Extracted records —
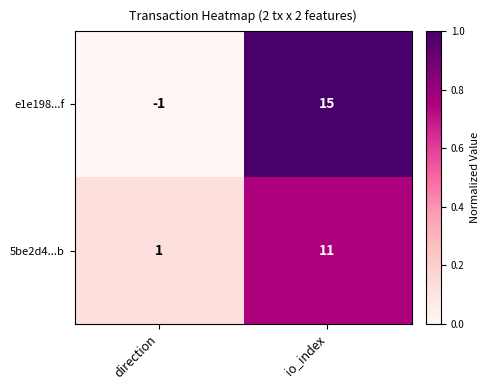

List the series in order of their peak value, highest first.

e1e198...f, 5be2d4...b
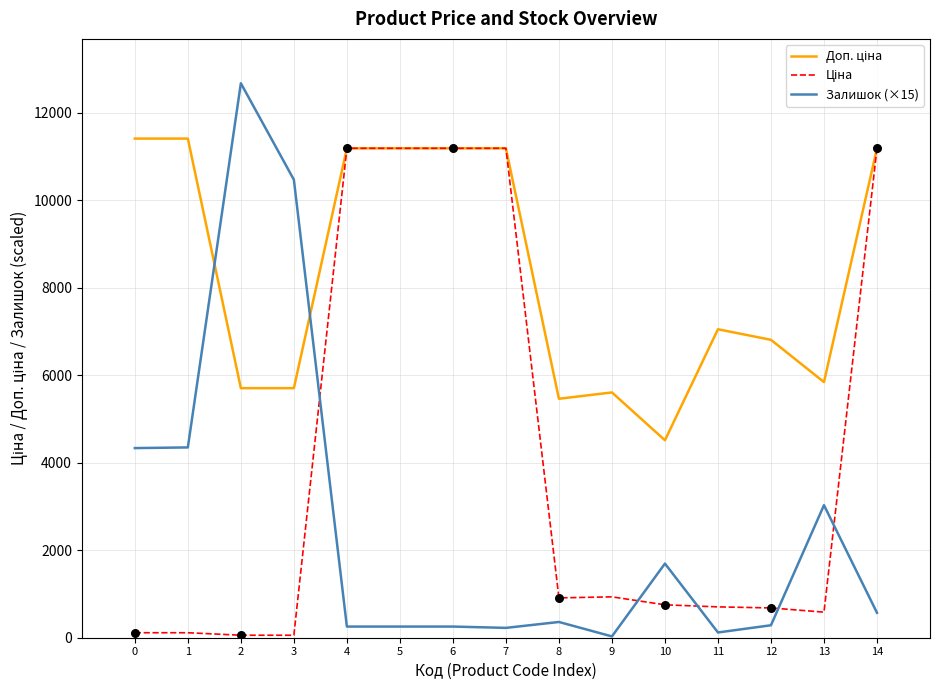

Which series has the widest spread of values?

Залишок (×15)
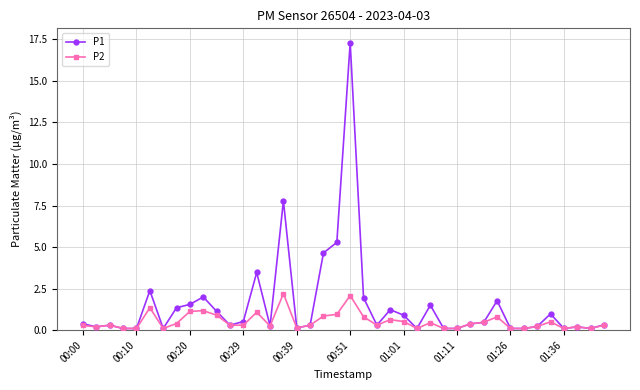

List the series in order of their overall mean, lowest first.

P2, P1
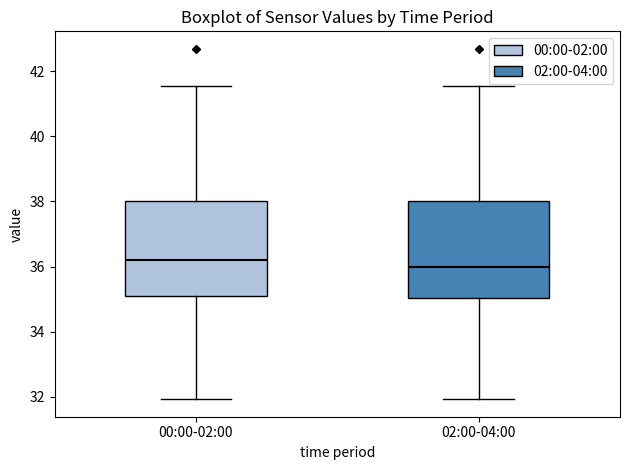

Which box has the highest median line?

00:00-02:00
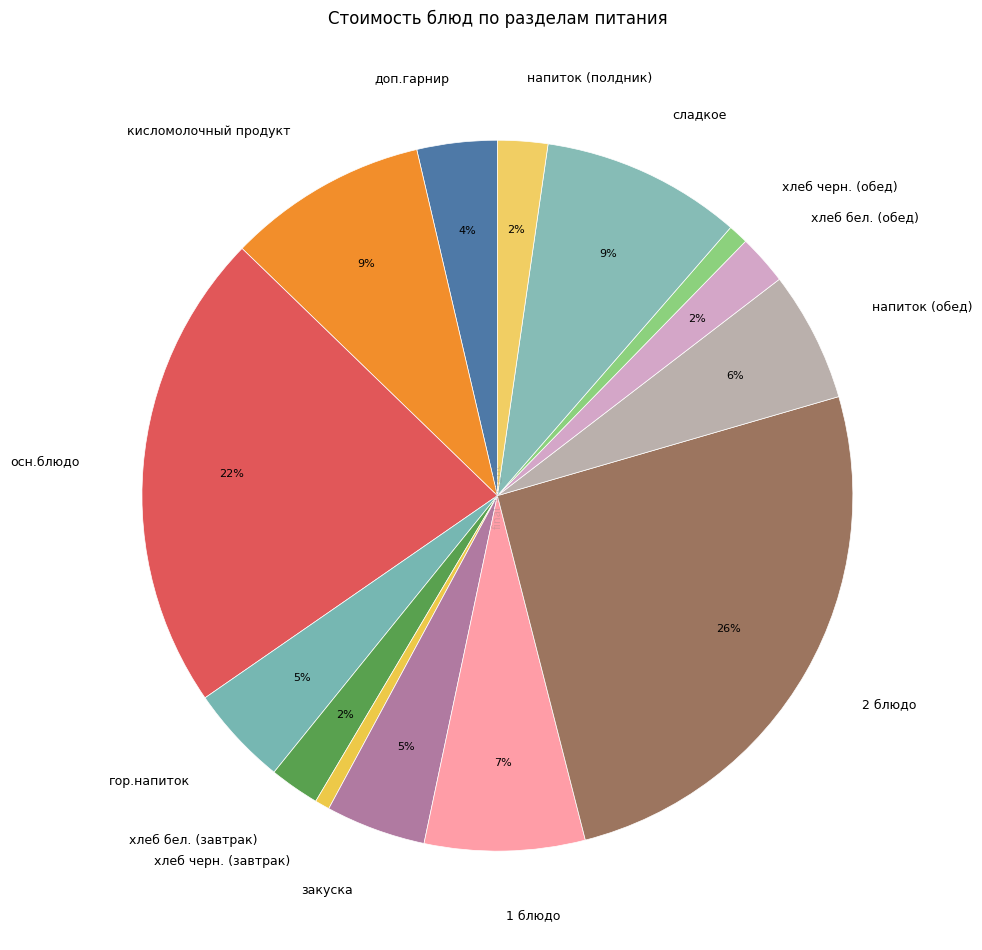

Is there a majority slice in this chart?

No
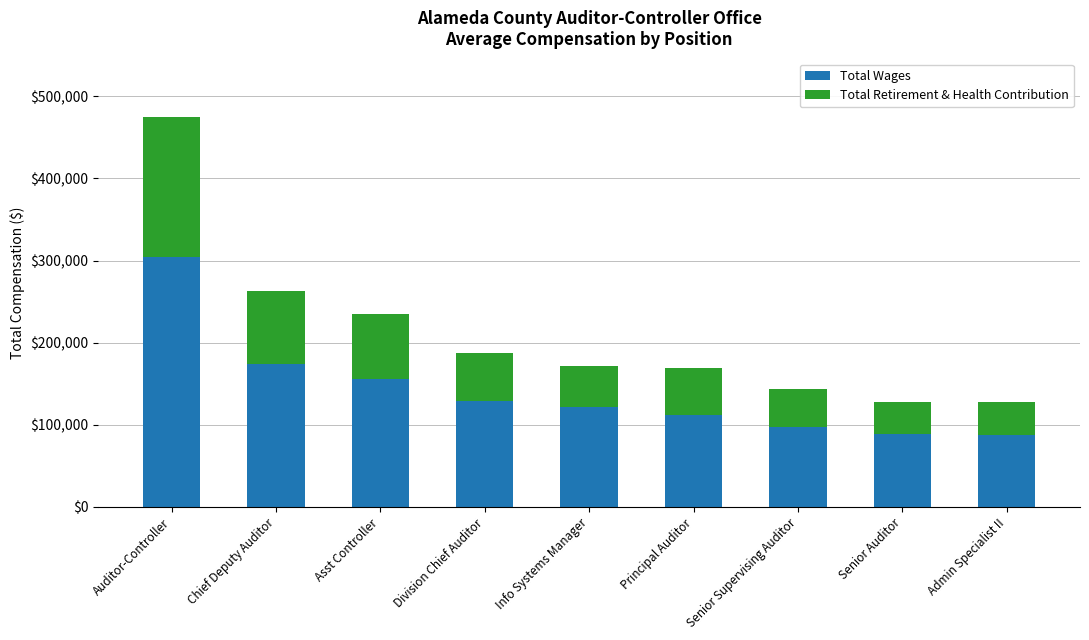

What is the difference between the maximum and minimum values in the Total Wages series?

216391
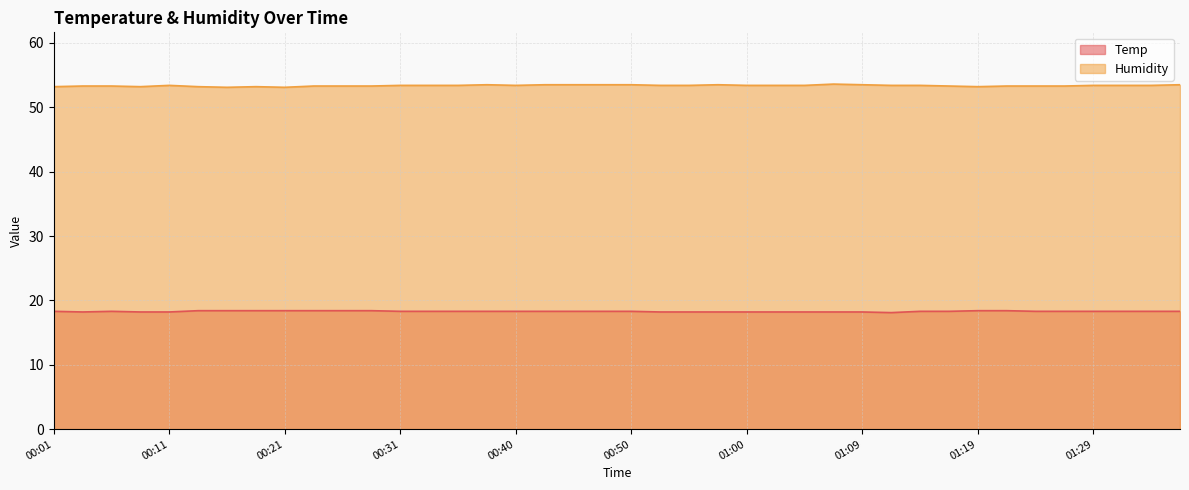

True or false: Humidity and Temp intersect in this chart.

False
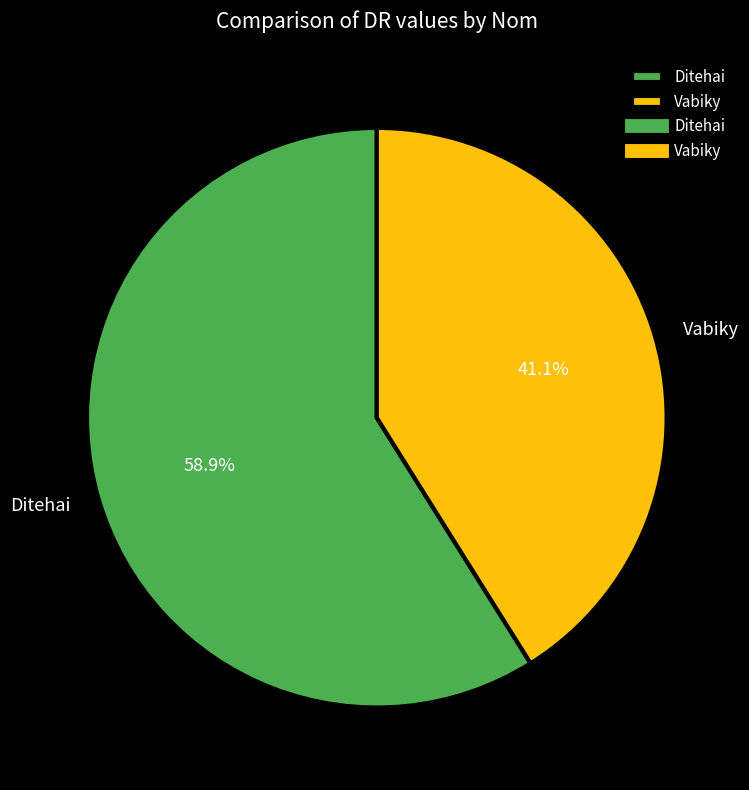

Does Ditehai account for over 50% of the chart?

Yes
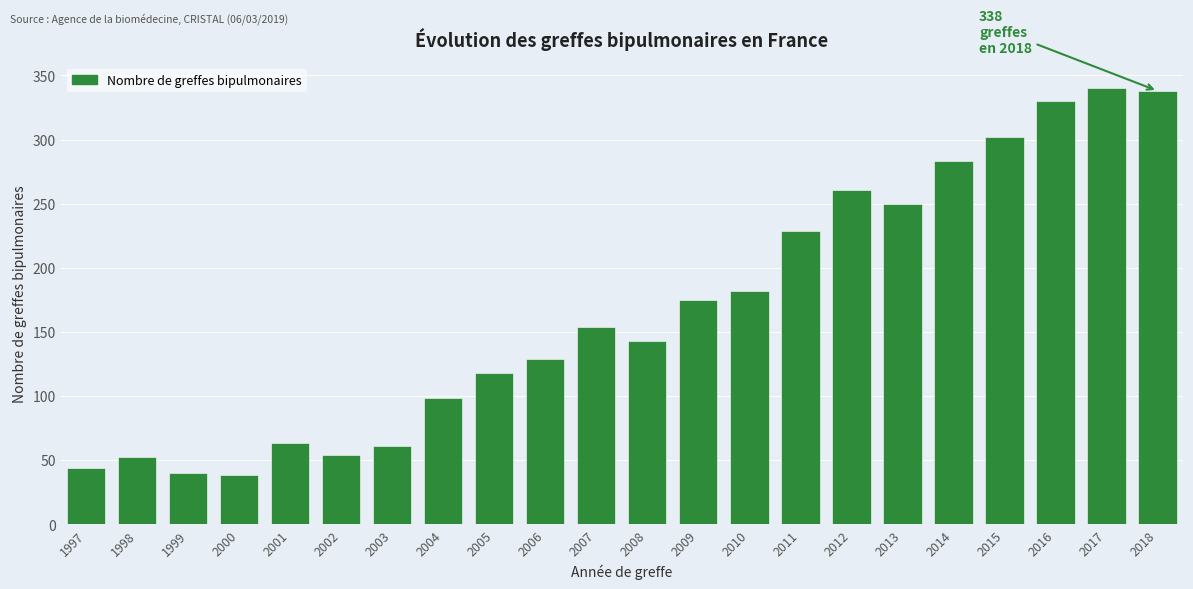

Reading right to left, what are all the values shown in this chart?

338	340	330	302	283	250	261	229	182	175	143	154	129	118	98	61	54	63	38	40	52	44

Requirement —
Render the text of the entries above as a Markdown table with the columns No. and Text, giving each line its own row with its number. Leave out the blank lines and the pictures.

Response to this exercise —
| No. | Text |
|---|---|
| 1 | List the series in order of their peak value, highest first. |
| 2 | e1e198...f, 5be2d4...b |
| 3 | Which series has the widest spread of values? |
| 4 | Залишок (×15) |
| 5 | List the series in order of their overall mean, lowest first. |
| 6 | P2, P1 |
| 7 | Which box has the highest median line? |
| 8 | 00:00-02:00 |
| 9 | Is there a majority slice in this chart? |
| 10 | No |
| 11 | What is the difference between the maximum and minimum values in the Total Wages series? |
| 12 | 216391 |
| 13 | True or false: Humidity and Temp intersect in this chart. |
| 14 | False |
| 15 | Does Ditehai account for over 50% of the chart? |
| 16 | Yes |
| 17 | Reading right to left, what are all the values shown in this chart? |
| 18 | 338	340	330	302	283	250	261	229	182	175	143	154	129	118	98	61	54	63	38	40	52	44 |